Helen De Main We Want the Moon
Helen de Main, installation view, GoMA, 2023. Photo: Catherine Spencer
Mandy Mc Intosh The Family of Ten
Mandy McIntosh, installation view, GoMA. Photo: Catherine Spencer

In a video contextualising her exhibition with Helen de Main, Mandy McIntosh describes how their practices had ‘orbited each other’ for a while, before finally uniting in Repeat Patterns at GoMA. Both McIntosh and de Main have previously shown work at Platform in Easterhouse and Glasgow Women’s Library in Bridgeton. The connection between these three organisations is instructive, highlighting shared concerns with socially engaged, research-based modes of working and feminist praxis. Although developed separately, de Main’s and McIntosh’s contributions to Repeat Patterns together engage with the construction of social fabric, particularly in relation to gender and class. The resulting combined statement celebrates the strength and potential of community and activism, but also vulnerabilities at the hands of both state and private power.

McIntosh presents a multi-layered response to, and memorialisation of, an estate in Springburn and its communities. The ‘Family of Ten’, depicted in a large wall display of the same name (2023) in the first room, was a post-war scheme comprising blocks of flats which housed over 1,000 people, including McIntosh’s extended family. McIntosh has used a range of print-making techniques to interpret the plans and patterns of the flats from the geometric order of their overarching design to the stone reliefs that once adorned their entranceways. Braiding form with function, emulating architectural thinking, McIntosh created a block print to replicate the ten buildings. These modular shapes overlay painted and printed collage fragments referencing the Caledonian Railway and the St Rollox Works which prior to its 2019 closure provided jobs for many people living in Springburn, and also the green grass and sepulchral headstones of the Victorian Sighthill Cemetery which predated, and outlasted, the scheme.

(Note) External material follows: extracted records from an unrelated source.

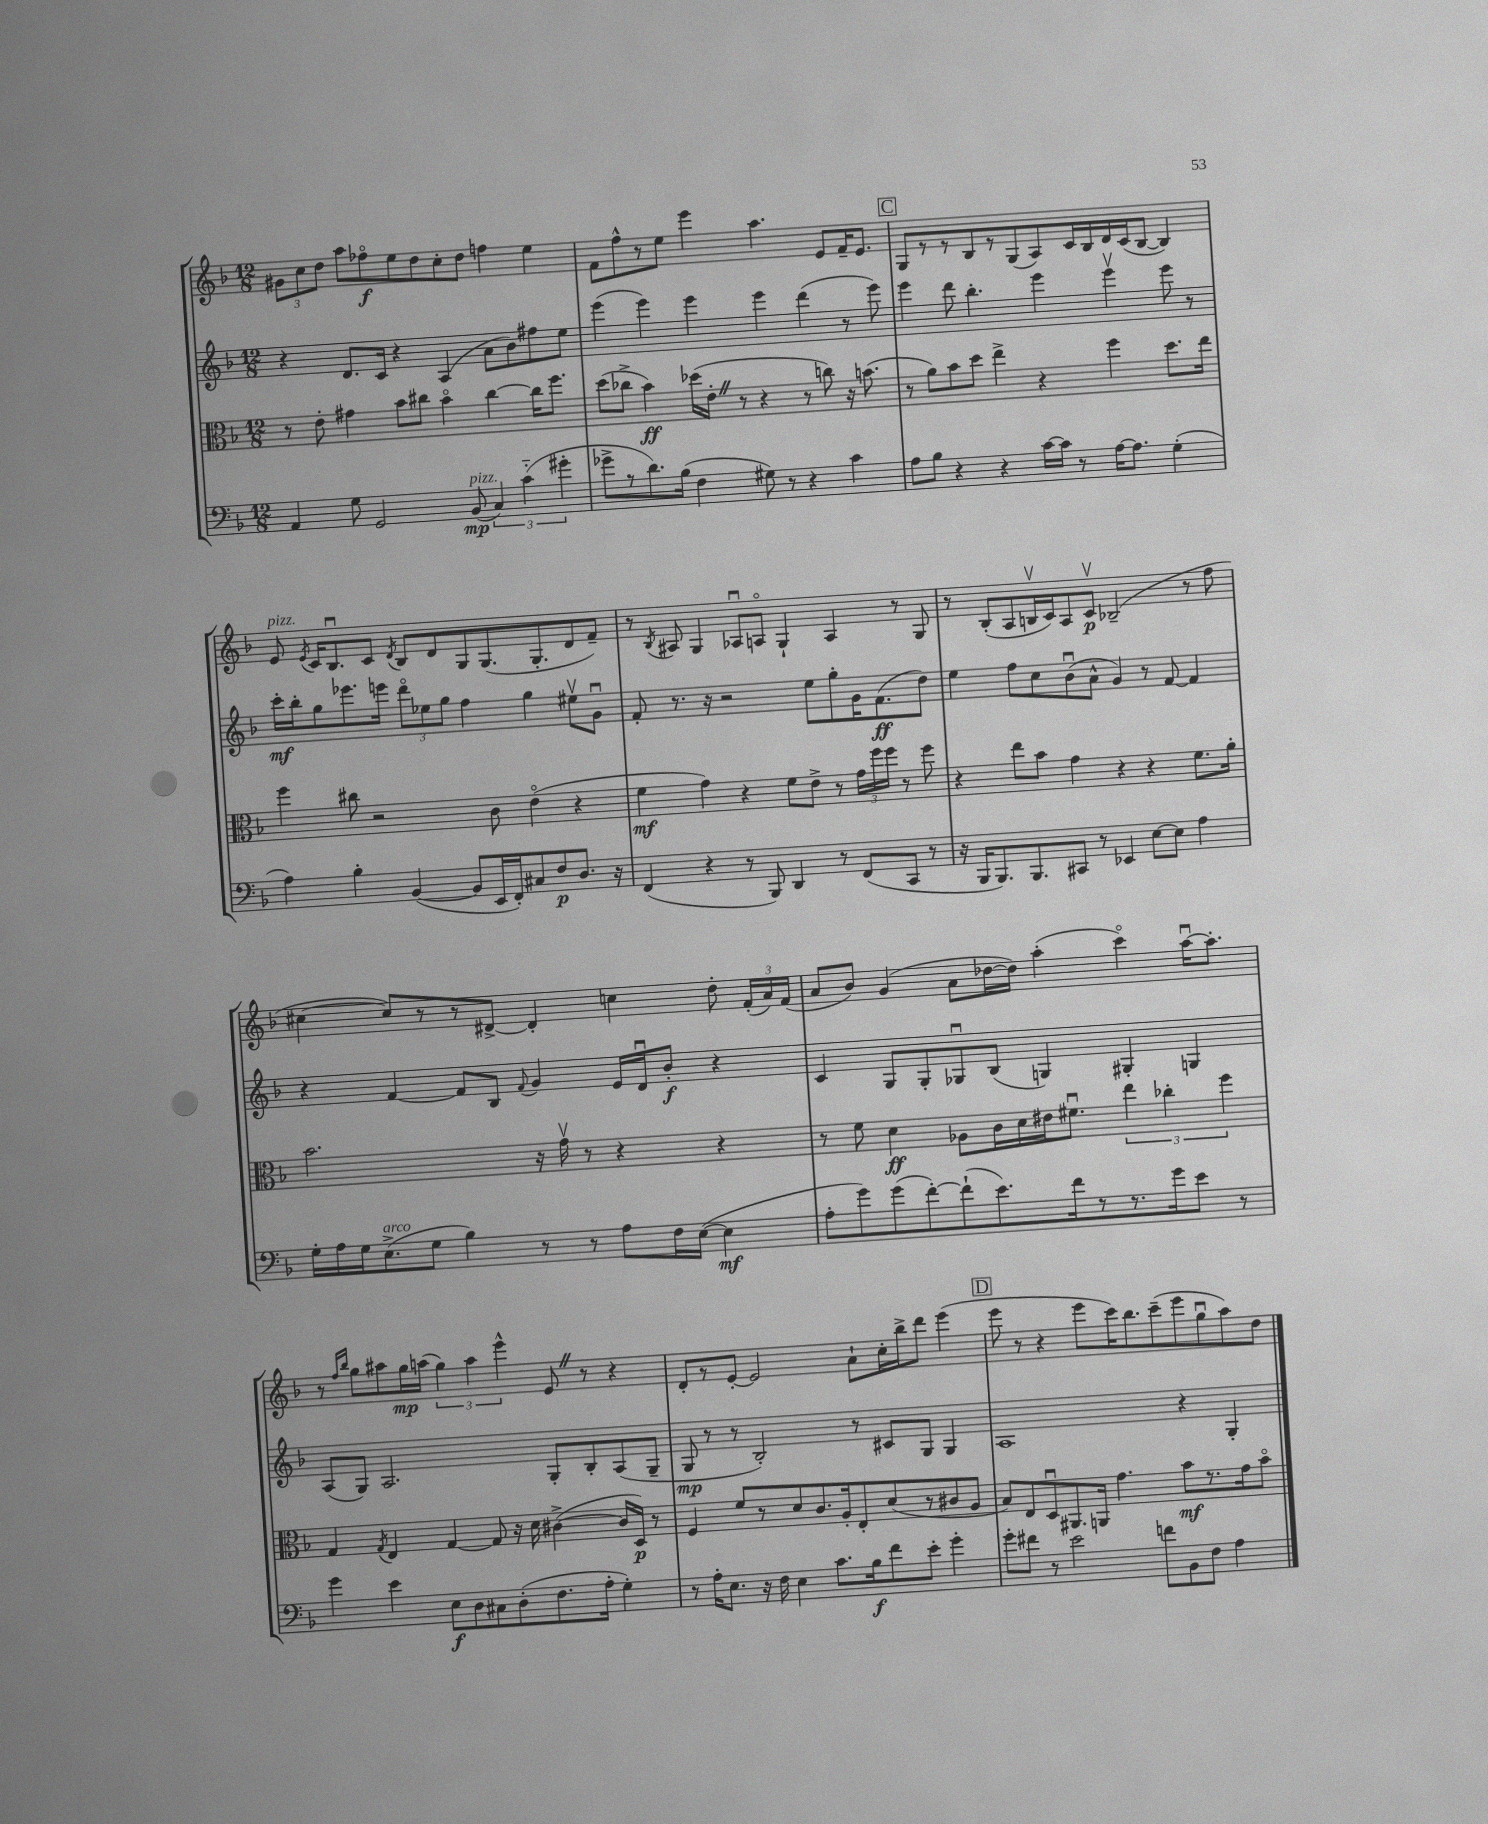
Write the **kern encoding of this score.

**kern	**kern	**kern	**kern
*staff4	*staff3	*staff2	*staff1
*clefF4	*clefC3	*clefG2	*clefG2
*k[b-]	*k[b-]	*k[b-]	*k[b-]
*M12/8	*M12/8	*M12/8	*M12/8
4AA/	8r	4r	12g#\L
.	.	.	12cc\
.	8e'\	.	.
.	.	.	12dd\J
8G\	4g#\	8.d/L	8aa\L
2GG/	.	.	8ff-o\
.	.	16c/Jk	.
.	8b-\L	4r	8ee\
.	8cc#\J	.	8dd\
.	4b-o\	(4A/	8cc'\
(8BB-/	.	.	8dd\J
6C/)	[4cc#\	8a\L	4ff\
.	.	8b-\)	.
(6c'~\	.	.	.
.	16cc#\]LK	8ff#\	4ee\
.	8.ff\J	.	.
6g#'\	.	.	.
.	.	8ee\J	.
=	=	=	=
8g-^\L	(8dd\L	(4eee\	8f\L
8r	8cc-^\J	.	8ff^^\
8.d\)	4b-\)	4eee\)	8r
.	.	.	8ee\J
(16B-\Jk	.	.	.
4F\	(16dd-\LL	4eee\	4eee\
.	16e'\JJ	.	.
.	8r	.	.
8G#\)	4r	4eee\	4.aa\
8r	.	.	.
4r	8r	(4ddd\	.
.	8cc\)	.	8e/L
4c\	16r	8r	16f~/K
.	(8.b\	.	8.e/J
.	.	8eee\)	.
=	=	=	=
8A\L	8r	4eee\	8G/L
8B-\J	8a\L)	.	8r
4r	8b-\	8ddd\	8r
.	8dd\J	4.bb-'\	8B-/
4r	4ee^\	.	8r
.	.	.	(8G/
[16c\LL	4r	4eee\	8A/)
16c\]JJ	.	.	.
8r	.	.	16c/L
.	.	.	16B-/
[16A\LK	4ff\	4eeev\	16d/
8.A\]J	.	.	(16c/J
.	.	.	[8B-/J
(4G'\	8.dd\L	8eee\	4B-/])
.	.	8r	.
.	16ee\Jk	.	.
=	=	=	=
4A\)	4ff\	16ccc'\LL	8e/
.	.	16bb-'\J	.
.	.	.	8qe/
.	.	8gg\	16c/LK
.	.	.	8.B-u/
4B-'\	8cc#\	8.eee-\	.
.	2r	.	8c/J
.	.	16eee\Jk	.
.	.	.	8qd/
([4BB-/	.	12dddo\L	8B-/L
.	.	12ee-\	.
.	.	.	8d/
.	.	12gg\J	.
8BB-/]L	.	4ff\	8G/
16EE/L	8c\	.	(8.G/
16FF'/J)	.	.	.
8C#/	(4eo\	4gg\	.
.	.	.	8.G'/
8F/	.	.	.
8.D/J	4r	8ee#v\L	8d/
.	.	8gu\J	8f~/J)
16r	.	.	.
=	=	=	=
(4FF/	4f\	8f'/	8r
.	.	.	8qB-/
.	.	8.r	8A#/
4r	4g\)	.	4G/
.	.	16r	.
.	.	2r	.
8r	4r	.	8A-u/L
8BBB-/)	.	.	8Ao/J
4DD/	8f\L	.	4G`/
.	8e^\J	8ee\L	.
8r	8r	8gg'\	4A/
(8FF/L	24g\LL	16g\K	.
.	24ff\	.	.
.	.	(8.f\	.
.	24ff\JJ	.	.
8CC/J	8r	.	8r
8r	8ff\	8dd\J)	8G/
=	=	=	=
16r	4r	4ee\	8r
16BBB-/LK	.	.	.
8.BBB-/)	.	.	(8B-'/L
.	8ee\L	8ff\L	8A/
8.BBB-/	.	.	.
.	8b-\J	8cc\	16Bv/L
.	.	.	16c/J)
8CC#/J	4g\	(8b-u\	8A/
8r	.	8a^^\J	8cv/J
4EE-/	4r	4g/)	(2B-~/
[8E\L	4r	8r	.
8E\]J	.	[8f/	.
4A\	8.f\L	4f/]	8r
.	.	.	8ff\
.	16a'\Jk	.	.
=	=	=	=
16G'\LL	2.b-\	4r	[4cc#\
16A\	.	.	.
16G\J	.	.	.
(8.E^\	.	.	.
.	.	[4f/	8cc#/]L)
8G\J	.	.	8r
4B-\)	.	8f/]L	8r
.	.	8B-/J	[8d#^/J
.	.	8qqf/	.
8r	16r	4g/	4d#'/]
.	16gv\	.	.
8r	8r	.	.
8A\L	4r	16e/LL	4cc\
.	.	16du/J	.
16F\L	.	8b-'/J	.
([16E\JJ	.	.	.
4E\]	4r	4r	8dd'\
.	.	.	(24f'/LL
.	.	.	24a/)
.	.	.	(24f/JJ
=	=	=	=
8A'\L	8r	4c/	8a/L
8g\)	8f\	.	8b-/J)
(8g\	4d\	8G/L	(4g/
[8f'\)	.	8G'/	.
(8f`\]	8A-\L	8G-u/	8a\L
8.e\)	16c\L	(8B-/J	[16dd-\L
.	16d\	.	16dd-\]JJ)
.	16e#\J	4G/)	(4aa'\
16f\k	8.f#u\J	.	.
8r	.	.	.
8.r	6ee\	4G#'/	4ccco\)
.	6cc-'\	.	.
16g\k	.	.	.
8e\J	.	4G/	[16aau\LK
.	.	.	8.aa'\]J
.	6ff\	.	.
8r	.	.	.
=	=	=	=
4g\	4G/	(8A/L	8r
.	.	.	16qqff/LL
.	.	.	16qqbb-/JJ
.	.	8G/J)	8gg\L
.	8qG/	.	.
4e\	4E/	2.A/	8aa#\
.	.	.	16gg\L
.	.	.	(16aa\JJ
8E\L	[4G/	.	6gg\)
8D\	.	.	.
.	.	.	6aa\
8C#\	8G/]	.	.
.	.	.	6eee^^\
(8D'\	16r	.	.
.	16d\	.	.
8.F\	([4c#^\	8G'/L	8e/
.	.	8B-'/	8r
16A'\Jk	.	.	.
4G'\)	16c#/]LL	(8A/	4r
.	16D/JJ)	.	.
.	8r	8G~/J	.
=	=	=	=
8r	4F/	8G/	8d'/L
16A'\LK	.	8r	8r
8.E\J	.	.	.
.	8f/L	8r	[8e'/J
16r	8r	2B-'/)	2e/]
16F\	.	.	.
4E\	8d/	.	.
.	8.c/	.	.
8.c\L	.	.	.
.	16A'/k	.	.
.	8E'/	8r	8a`\L
16B-\k	.	.	.
8f\	(8d/	8c#/L	16cc'\L
.	.	.	16bb-^\J
8e'\J	8r	8G/J	8ddd\J
4g'\	8c#/	4G/	(4eee\
.	8A/J	.	.
=	=	=	=
8g'\L	8B-/L)	1A	8eee\
8f#\J	8E/	.	8r
8r	8Du/	.	4r
2e\	8.AA#/	.	.
.	.	.	8eee\L
.	16AA/Jk	.	.
.	4.g\	.	16ccc\K)
.	.	.	8.bb-\
8f\L	.	.	(8ccc~\
8BB-\	8b-\L	4r	8eee\
8F\J	8.r	.	8ggu\
4A\	.	4G'/	8aa\)
.	16g\k	.	.
.	8b-o\J	.	8dd\J
==	==	==	==
*-	*-	*-	*-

‘The Family of Ten’ commemorates the demolition of the flats during the 2010s and of Springburn Public Halls in 2012. Along the adjacent wall, six posters entitled ‘Condition Reports’ (2023) reference another lost community resource, the Springburn Museum, which opened in 1986 inside the old Springburn Carnegie Library. Although a library has been incorporated into the new Springburn Leisure Centre, which opened in 2023 after a £1.9 million refurbishment, the Springburn Museum collections are now scattered throughout Glasgow Museums and the National Library of Scotland. Despite a rich history of public sculpture, what remains in Springburn is neglected and dilapidated. The poster unfolding this history features a linear depiction of ‘The Bringer’ (1991) by Andy Scott, a sculpture of a herald blowing a trumpet. In contrast to Scott’s celebrated ‘Kelpies,’ ‘The Bringer’ stands forlorn outside the new leisure centre, testifying to the forced amnesia of reconstruction, while McIntosh’s posters question who gets to care for shared, and especially working-class, cultural heritage.

De Main’s work, in contrast to McIntosh’s focus on specific sites, is rooted in the histories of feminist campaigns for equal pay and childcare provision, gleaning from campaign slogans, manifestos, and sociological studies. ‘We Want the Moon’ (2023) references a placard wielded by the second wave feminist Sheila Rowbotham during the 1971 Equal Pay campaign. The two parts of Rowbotham’s assertion, ‘equal pay is not enough / we want the moon’, run across the bottom of two midnight-blue banners lining a corridor-like room branching off from the first. Against a thick constellation of stars, a small pearl-like moon waxes and wanes. The gossamer-thin panels of material move gently in the breezes created by passers-by, creating an impression of weightless beauty. Closer inspection reveals they are suspended from ropes and pulleys reminiscent of washing racks and lines. Between the banners a noticeboard, also painted deep blue, provides support for found text fragments. Referencing both an established mode of community information exchange and detective investigations, the pinboards prompt the viewer to join the dots between misogynistic cartoons, 1970s protests, the 2018 Glasgow equal pay strike, and photographs documenting the making of ‘We Want the Moon’, which reveal the painstaking labour of stitching and ironing underpinning the ultimate effect.

The third and final room combines works by both artists: it is here that the focus on community space and its vulnerability becomes pronounced. De Main’s ‘Childcare Now’ (2023) is a group of square prints. Each overlays found texts calling for greater nursery and creche provision onto images of children’s toys and a dressing table adorned with baby pictures. McIntosh’s ‘Tale o’ the Feegie Flood’ combines photographs and scripts from a performance developed in 2022 at Ferguslie Park Library with local artists, schoolchildren and community members, re-telling a story which had passed into collective lore. Although very different works, both vividly demonstrate de Main’s and McIntosh’s belief in the importance of physical spaces for communities to form. They also register the repeated threats to sweep those spaces away.


Catherine Spencer is a senior lecturer in art history at the University of St Andrews.